When successfully applied, feng shui helps direct the flow of energy, or ch'i, through the restaurant in a manner that enhances its own profitability, bolsters its physical identity, and improves its patrons' comfort and enjoyment, according to Lewandowsky. Good feng shui, she added, can help prevent a restaurant's ch'i from being misdirected or lost, which can result in a loss of profit or, worse, the failure of the business.
Seemingly offering support to the theory are two Philadelphia restaurants that have been "feng shui'd" by designer Barber -- Rococo and Opus 251 -- both of which are thriving.

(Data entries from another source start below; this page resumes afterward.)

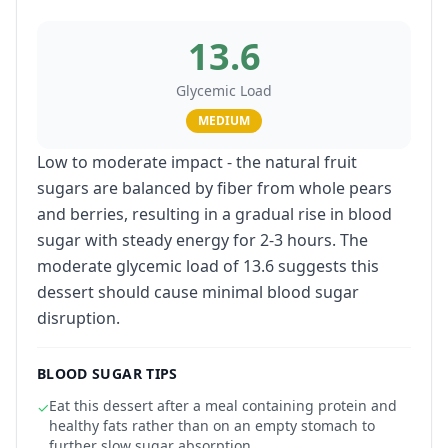
13.6
Glycemic Load
MEDIUM
Low to moderate impact - the natural fruit
sugars are balanced by fiber from whole pears
and berries, resulting in a gradual rise in blood
sugar with steady energy for 2-3 hours. The
moderate glycemic load of 13.6 suggests this
dessert should cause minimal blood sugar
disruption.
BLOOD SUGAR TIPS
Eat this dessert after a meal containing protein and
✓
healthy fats rather than on an empty stomach to
further slow sugar absorption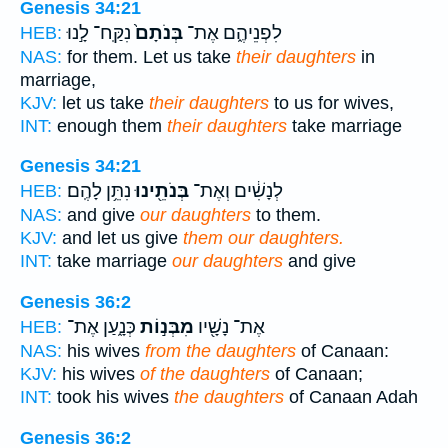
Genesis 34:21
נִקַּֽח־ לָ֣נוּ
בְּנֹתָם֙
לִפְנֵיהֶ֑ם אֶת־
HEB:
NAS:
for them. Let us take
their daughters
in
marriage,
KJV:
let us take
their daughters
to us for wives,
INT:
enough them
their daughters
take marriage
Genesis 34:21
נִתֵּ֥ן לָהֶֽם׃
בְּנֹתֵ֖ינוּ
לְנָשִׁ֔ים וְאֶת־
HEB:
NAS:
and give
our daughters
to them.
KJV:
and let us give
them our daughters.
INT:
take marriage
our daughters
and give
Genesis 36:2
כְּנָ֑עַן אֶת־
מִבְּנ֣וֹת
אֶת־ נָשָׁ֖יו
HEB:
NAS:
his wives
from the daughters
of Canaan:
KJV:
his wives
of the daughters
of Canaan;
INT:
took his wives
the daughters
of Canaan Adah
Genesis 36:2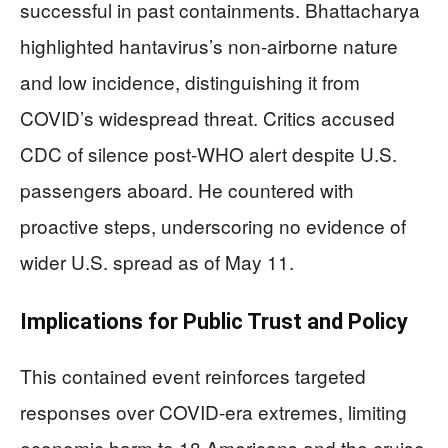
successful in past containments. Bhattacharya
highlighted hantavirus’s non-airborne nature
and low incidence, distinguishing it from
COVID’s widespread threat. Critics accused
CDC of silence post-WHO alert despite U.S.
passengers aboard. He countered with
proactive steps, underscoring no evidence of
wider U.S. spread as of May 11.
Implications for Public Trust and Policy
This contained event reinforces targeted
responses over COVID-era extremes, limiting
economic harm to 18 Americans and the cruise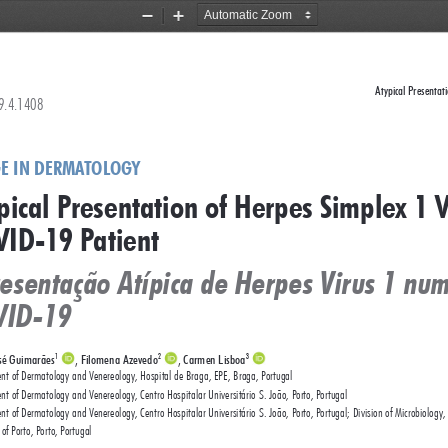
Zoom
Zoom
Out
In
Atypical Presentat
79.4.1408 
E IN DERMATOLOGY
pical Presentation of Herpes Simplex 1 V
ID-19 Patient    
esentação Atípica de Herpes Virus 1 nu
VID-19
sé Guimarães
, Filomena Azevedo
, Carmen Lisboa
1
2
3
nt of Dermatology and Venereology, Hospital de Braga, EPE, Braga, Portugal
t of Dermatology and Venereology, Centro Hospitalar Universitário S. João, Porto, Portugal
t of Dermatology and Venereology, Centro Hospitalar Universitário S. João, Porto, Portugal; Division of Microbiology,
 of Porto, Porto, Portugal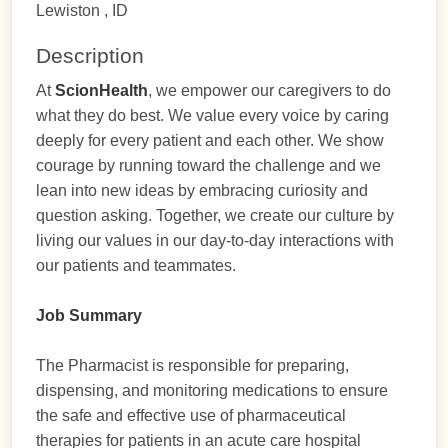
Lewiston , ID
Description
At
ScionHealth
, we empower our caregivers to do
what they do best. We value every voice by caring
deeply for every patient and each other. We show
courage by running toward the challenge and we
lean into new ideas by embracing curiosity and
question asking. Together, we create our culture by
living our values in our day-to-day interactions with
our patients and teammates.
Job Summary
The Pharmacist is responsible for preparing,
dispensing, and monitoring medications to ensure
the safe and effective use of pharmaceutical
therapies for patients in an acute care hospital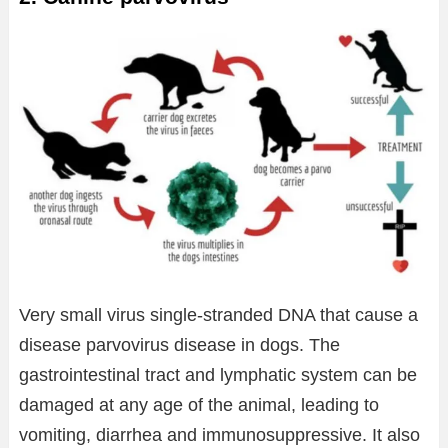
Very small virus single-stranded DNA that cause a
disease parvovirus disease in dogs. The
gastrointestinal tract and lymphatic system can be
damaged at any age of the animal, leading to
vomiting, diarrhea and immunosuppressive. It also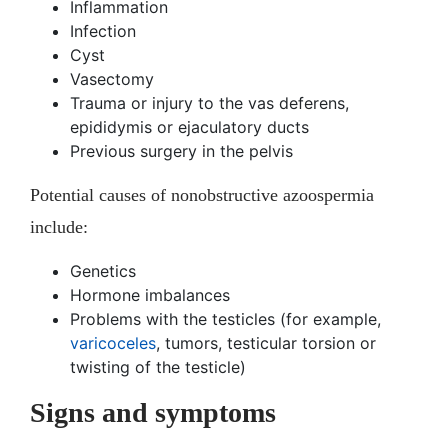
Inflammation
Infection
Cyst
Vasectomy
Trauma or injury to the vas deferens,
epididymis or ejaculatory ducts
Previous surgery in the pelvis
Potential causes of nonobstructive azoospermia
include:
Genetics
Hormone imbalances
Problems with the testicles (for example,
varicoceles
, tumors, testicular torsion or
twisting of the testicle)
Signs and symptoms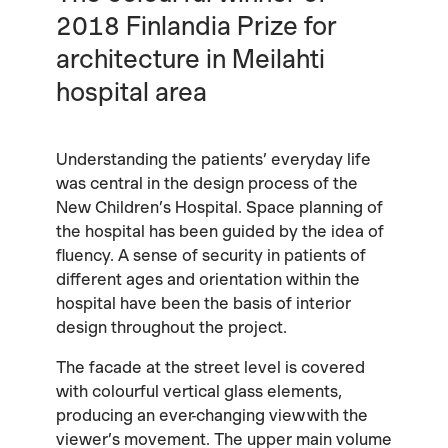
2018 Finlandia Prize for
architecture in Meilahti
hospital area
Understanding the patients’ everyday life
was central in the design process of the
New Children’s Hospital. Space planning of
the hospital has been guided by the idea of
fluency. A sense of security in patients of
different ages and orientation within the
hospital have been the basis of interior
design throughout the project.
The facade at the street level is covered
with colourful vertical glass elements,
producing an ever-changing view with the
viewer’s movement. The upper main volume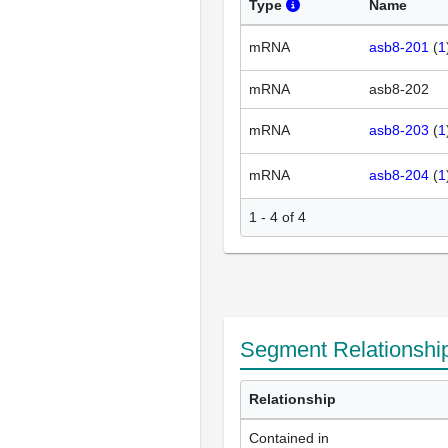
Type
Name
mRNA
asb8-201
(
1
mRNA
asb8-202
mRNA
asb8-203
(
1
mRNA
asb8-204
(
1
1 - 4 of 4
Segment Relationshi
Relationship
Contained in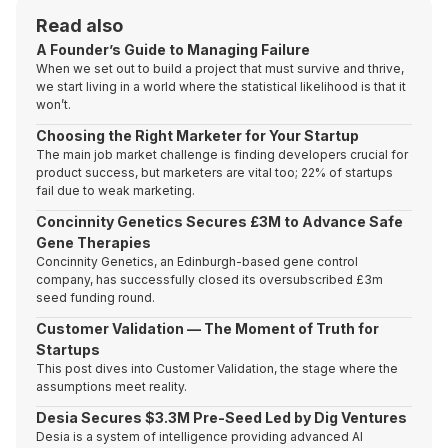
Read also
A Founder’s Guide to Managing Failure
When we set out to build a project that must survive and thrive,
we start living in a world where the statistical likelihood is that it
won’t.
Choosing the Right Marketer for Your Startup
The main job market challenge is finding developers crucial for
product success, but marketers are vital too; 22% of startups
fail due to weak marketing.
Concinnity Genetics Secures £3M to Advance Safe
Gene Therapies
Concinnity Genetics, an Edinburgh-based gene control
company, has successfully closed its oversubscribed £3m
seed funding round.
Customer Validation — The Moment of Truth for
Startups
This post dives into Customer Validation, the stage where the
assumptions meet reality.
Desia Secures $3.3M Pre-Seed Led by Dig Ventures
Desia is a system of intelligence providing advanced AI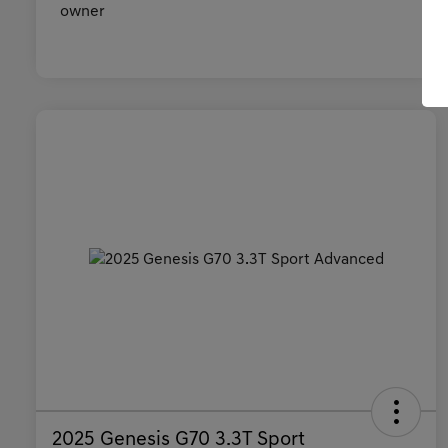
2025 Genesis G70 3.3T Sport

According to Barber, the two restaurants enjoy good karma because of the histories of their respective adopted spaces. Rococo, located in the old Corn Exchange Building on Chestnut Street, and Opus 251, situated in the Philadelphia Art Alliance building, a turn-of-the-century Italianate-style structure that formerly was known as the Weatherill Mansion until it was willed to the alliance in 1923, carry with them the trappings of money and success, a fortuitous omen in terms of their feng shui.
Opus 251 is a relatively small space -- only about 2,400 square feet -- that has what Barber describes as a "private-club type of feel," which she said is enhanced by its location in the Philadelphia Art Alliance building. Its decor and color scheme reflect old money as well as modern aesthetics by blending rich woods with bold primary colors and preserving an antique landscape mural, which Barber "brought into the space" by placing live plants in front of it to extend its elements into the "real world."
Barber incorporated feng shui into Opus 251's decor "as a function of the design," according to owner Brian Martin. "She talked about how designs would accentuate and add to the flow of the energy in the restaurant," he said.
"I wanted Opus 251 to have a casual, comfortable elegance appropriate to the Philadelphia Art Alliance and the neighborhood, which is the Rittenhouse Square area," Martin added. "I pretty much left the design up to Floss.
"Floss said to me that she wanted just to accentuate what was already here, and I told her that I wanted it to be comfortable enough that people wouldn't be intimidated. Because as you come into the Art Alliance building, the decor is all heavy wood with an Old English feel to it. I wanted for people to step into the entrance of the restaurant and say, `Ah, here's a place I can have a nice comfortable dinner and relax.'"
In contrast, Rococo, according to chef-owner Al Paris, is a "larger-than-life" location covering some 10,000 square feet in the vast interior of the former Corn Exchange, which was constructed in 1857. Its tremendous pillars pull the eye toward the high ceiling. Balancing the very "masculine" energy created by the pillars are the restaurant's new, very "feminine" organic curves and its placid blues and earth tones.